GameStop lost nearly $3 billion in market value on March 27 following its announcement to invest in Bitcoin using proceeds from a $1.3 billion convertible debt offering.

Initially, the news of building a crypto treasury, including Bitcoin and stablecoins, caused a 12% stock surge.

However, investor enthusiasm quickly faded, leading to a 24% drop in shares the next day.

Analysts attribute the sharp reversal to skepticism about GameStop’s core business model, which many believe remains uncertain.

According to eToro analyst Bret Kenwell, relying on Bitcoin may distract from addressing the company’s fundamental issues.
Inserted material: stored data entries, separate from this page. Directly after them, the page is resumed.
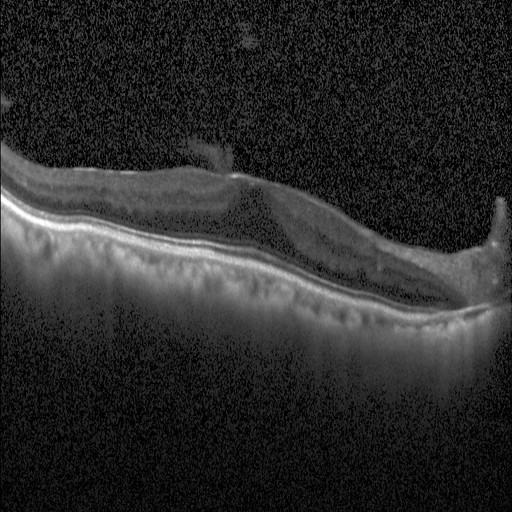
OCT B-scan; acquired on a Heidelberg Spectralis; fovea-centered; spectral-domain OCT.
Dx: diabetic macular edema.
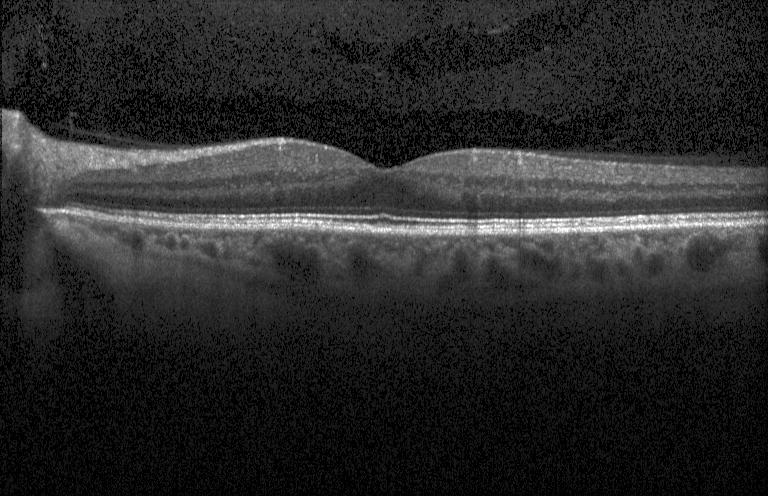 Retinal OCT cross-section showing neither CNV, DME, nor drusen.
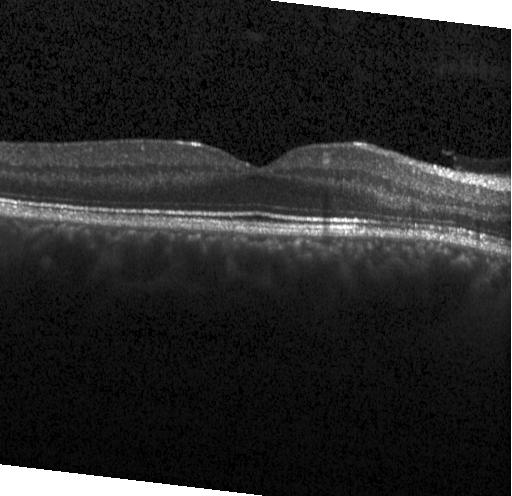

OCT line scan; horizontal scan through the fovea; acquired on a Heidelberg Spectralis — Neither CNV, DME, nor drusen.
The sell-off also coincided with broader caution in the crypto market, as Bitcoin faced downward pressure amid global economic concerns and was trading around $87,000down 7% for the year.
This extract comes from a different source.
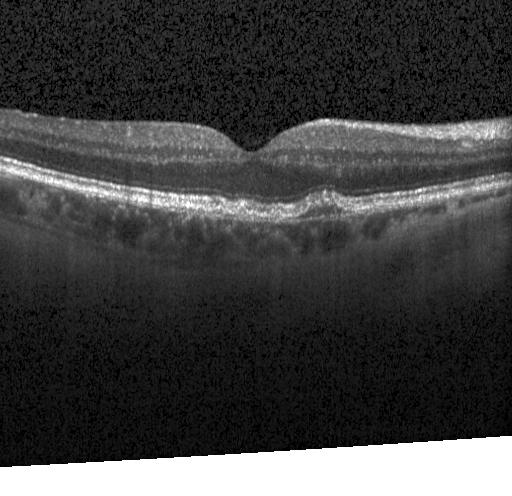

Horizontal scan through the fovea, OCT line scan, SD-OCT — Finding: multiple drusen.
GameStop joins a growing number of companies adopting Bitcoin treasury strategies, inspired by firms like Strategy, which has seen massive gains after accumulating over $30 billion in Bitcoin.

Despite the trend, GameStop’s crypto pivot has not reassured investors, raising doubts about whether digital assets can meaningfully improve its long-term outlook.

As of now, public companies collectively hold around $58 billion in Bitcoin, but GameStop’s approach highlights the risks of following market trends without a solid foundational business strategy.